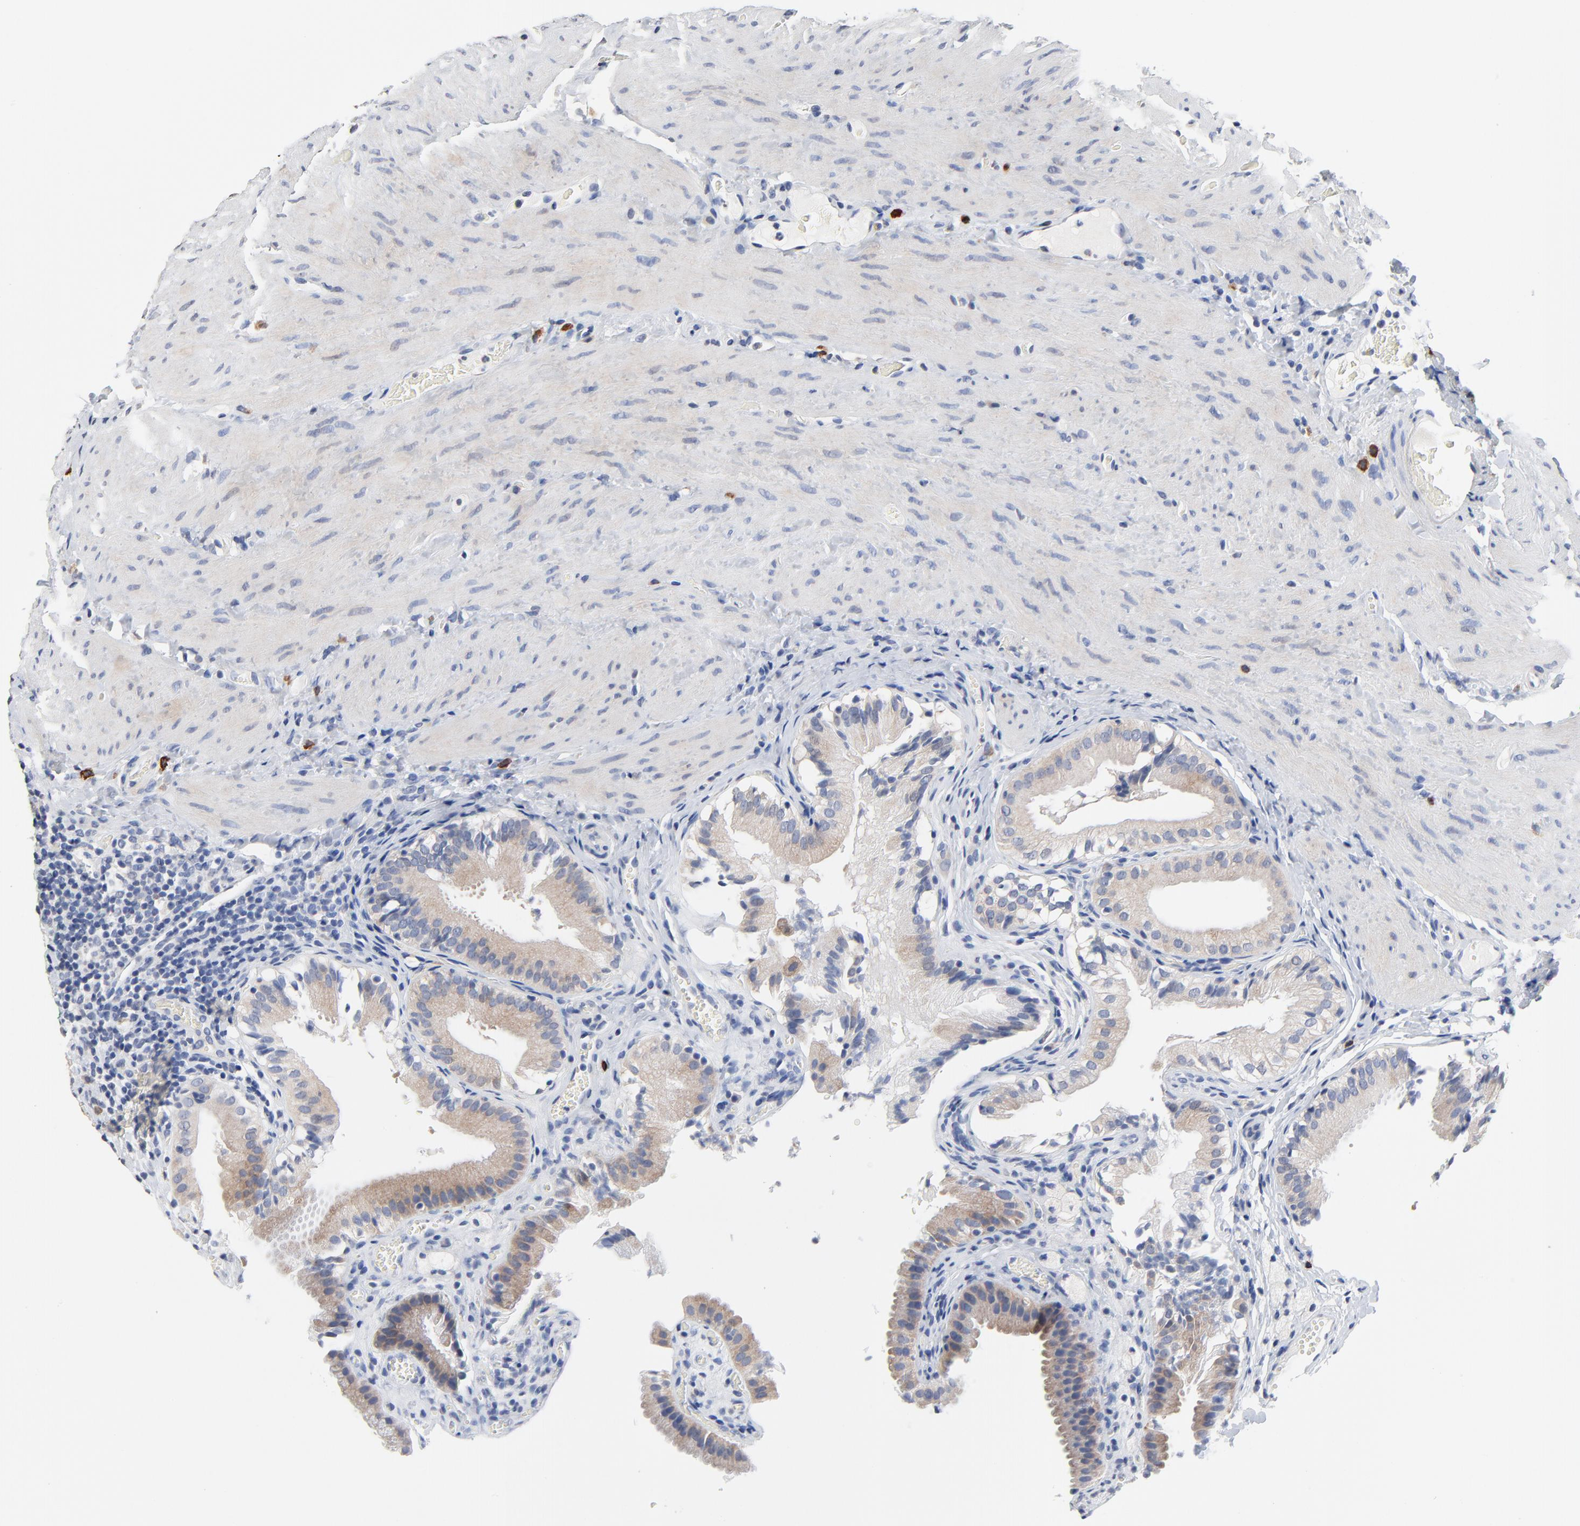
{"staining": {"intensity": "weak", "quantity": ">75%", "location": "cytoplasmic/membranous"}, "tissue": "gallbladder", "cell_type": "Glandular cells", "image_type": "normal", "snomed": [{"axis": "morphology", "description": "Normal tissue, NOS"}, {"axis": "topography", "description": "Gallbladder"}], "caption": "Glandular cells show low levels of weak cytoplasmic/membranous expression in approximately >75% of cells in normal gallbladder. The staining was performed using DAB (3,3'-diaminobenzidine), with brown indicating positive protein expression. Nuclei are stained blue with hematoxylin.", "gene": "FBXL5", "patient": {"sex": "female", "age": 24}}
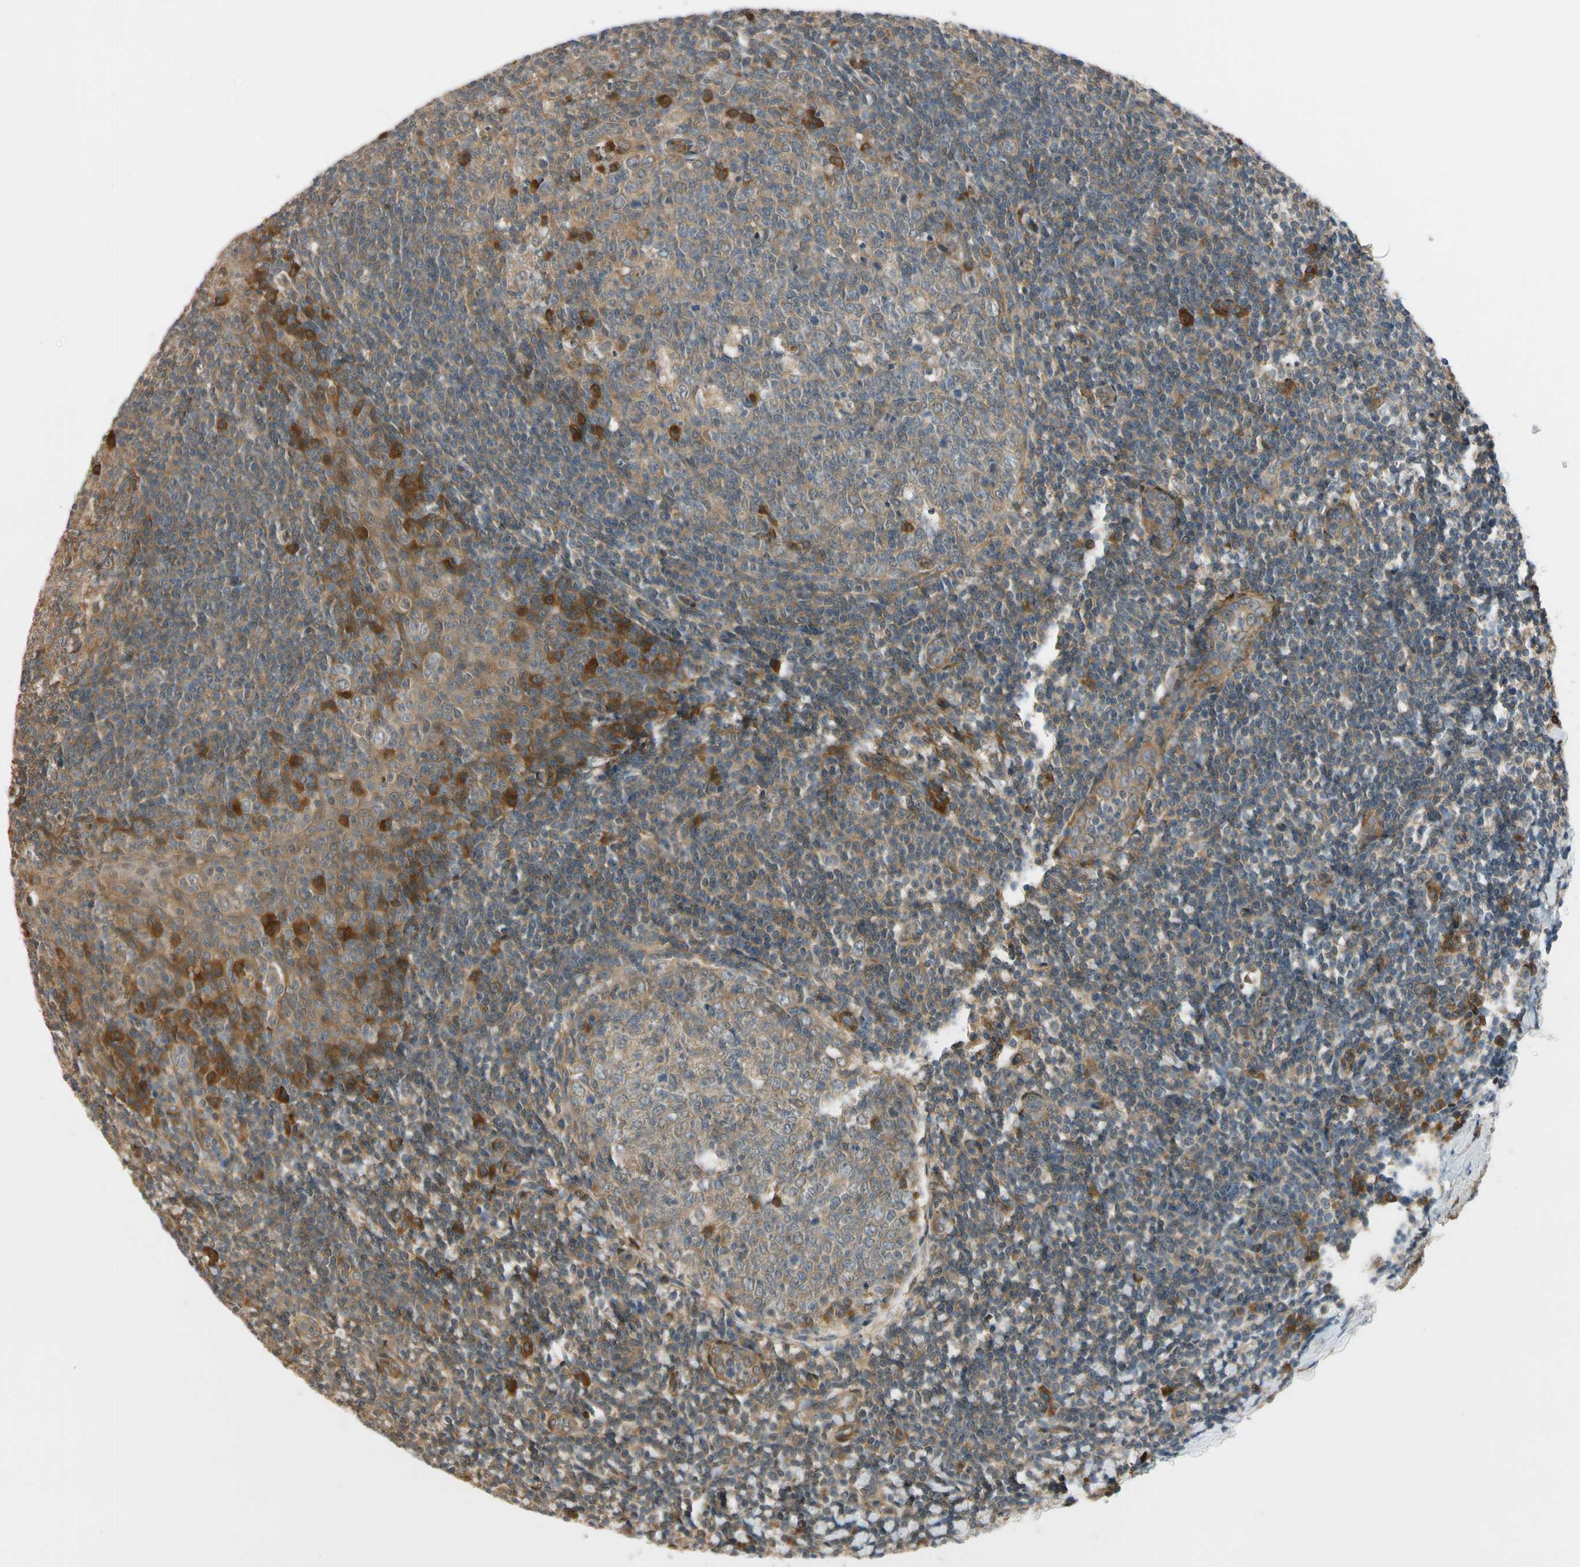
{"staining": {"intensity": "strong", "quantity": "<25%", "location": "cytoplasmic/membranous"}, "tissue": "tonsil", "cell_type": "Germinal center cells", "image_type": "normal", "snomed": [{"axis": "morphology", "description": "Normal tissue, NOS"}, {"axis": "topography", "description": "Tonsil"}], "caption": "Brown immunohistochemical staining in benign tonsil demonstrates strong cytoplasmic/membranous positivity in approximately <25% of germinal center cells. The protein of interest is stained brown, and the nuclei are stained in blue (DAB (3,3'-diaminobenzidine) IHC with brightfield microscopy, high magnification).", "gene": "RASGRF1", "patient": {"sex": "male", "age": 31}}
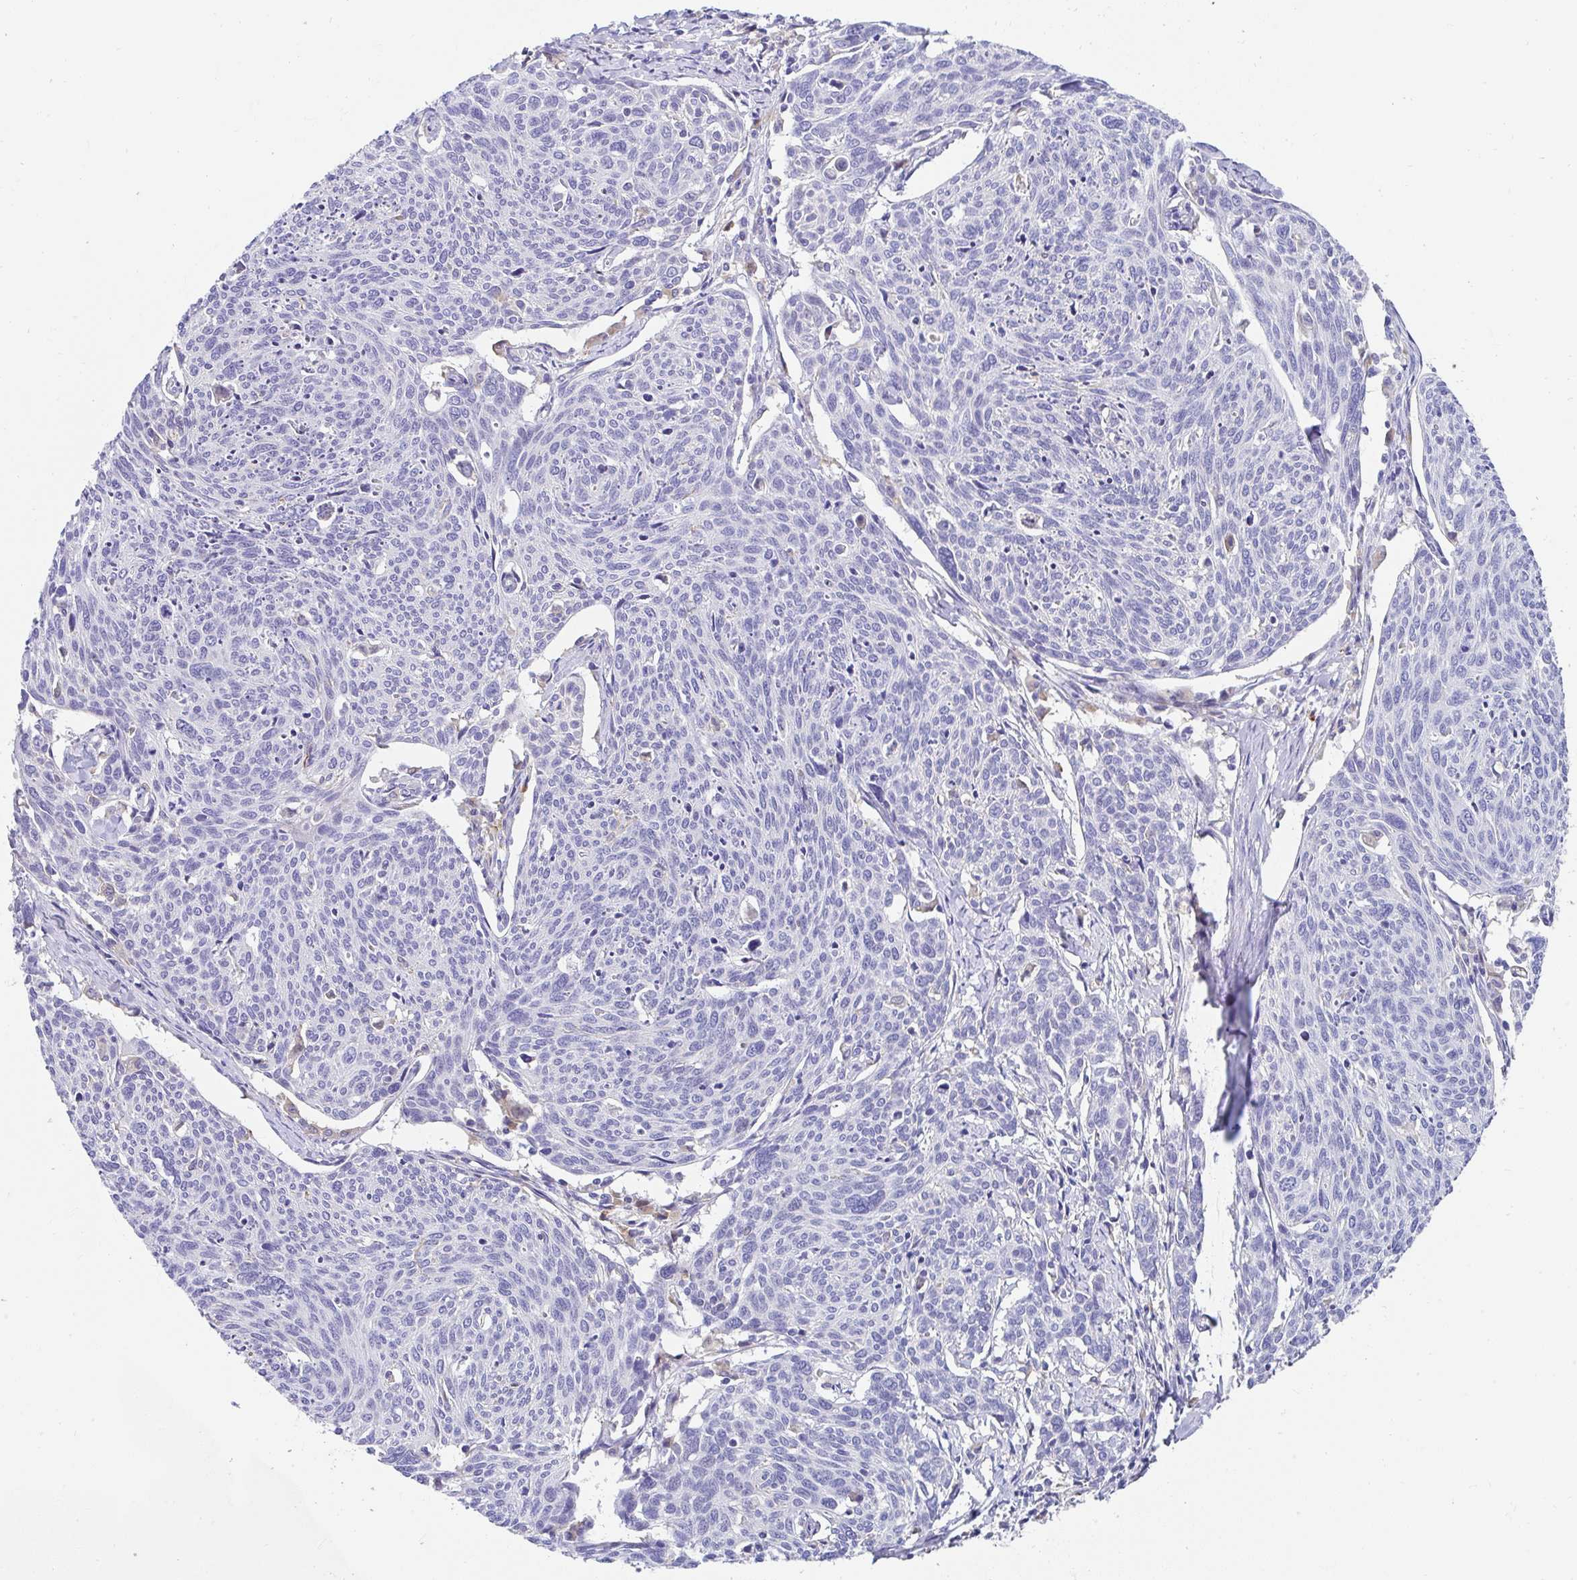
{"staining": {"intensity": "negative", "quantity": "none", "location": "none"}, "tissue": "cervical cancer", "cell_type": "Tumor cells", "image_type": "cancer", "snomed": [{"axis": "morphology", "description": "Squamous cell carcinoma, NOS"}, {"axis": "topography", "description": "Cervix"}], "caption": "The micrograph reveals no significant expression in tumor cells of cervical cancer.", "gene": "ZNF33A", "patient": {"sex": "female", "age": 49}}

• Aim of the task
Print the whole listing again exactly, please. No pictures.

• Expected output
{"staining": {"intensity": "weak", "quantity": ">75%", "location": "cytoplasmic/membranous"}, "tissue": "gallbladder", "cell_type": "Glandular cells", "image_type": "normal", "snomed": [{"axis": "morphology", "description": "Normal tissue, NOS"}, {"axis": "topography", "description": "Gallbladder"}], "caption": "Glandular cells show low levels of weak cytoplasmic/membranous expression in approximately >75% of cells in normal gallbladder. The staining was performed using DAB (3,3'-diaminobenzidine), with brown indicating positive protein expression. Nuclei are stained blue with hematoxylin.", "gene": "FBXL5", "patient": {"sex": "female", "age": 24}}
{"staining": {"intensity": "strong", "quantity": "<25%", "location": "cytoplasmic/membranous"}, "tissue": "tonsil", "cell_type": "Germinal center cells", "image_type": "normal", "snomed": [{"axis": "morphology", "description": "Normal tissue, NOS"}, {"axis": "topography", "description": "Tonsil"}], "caption": "Brown immunohistochemical staining in benign tonsil demonstrates strong cytoplasmic/membranous positivity in approximately <25% of germinal center cells. The protein of interest is stained brown, and the nuclei are stained in blue (DAB (3,3'-diaminobenzidine) IHC with brightfield microscopy, high magnification).", "gene": "RASGRF1", "patient": {"sex": "male", "age": 31}}
{"staining": {"intensity": "negative", "quantity": "none", "location": "none"}, "tissue": "cervical cancer", "cell_type": "Tumor cells", "image_type": "cancer", "snomed": [{"axis": "morphology", "description": "Squamous cell carcinoma, NOS"}, {"axis": "topography", "description": "Cervix"}], "caption": "The micrograph reveals no significant expression in tumor cells of cervical cancer.", "gene": "ZNF33A", "patient": {"sex": "female", "age": 49}}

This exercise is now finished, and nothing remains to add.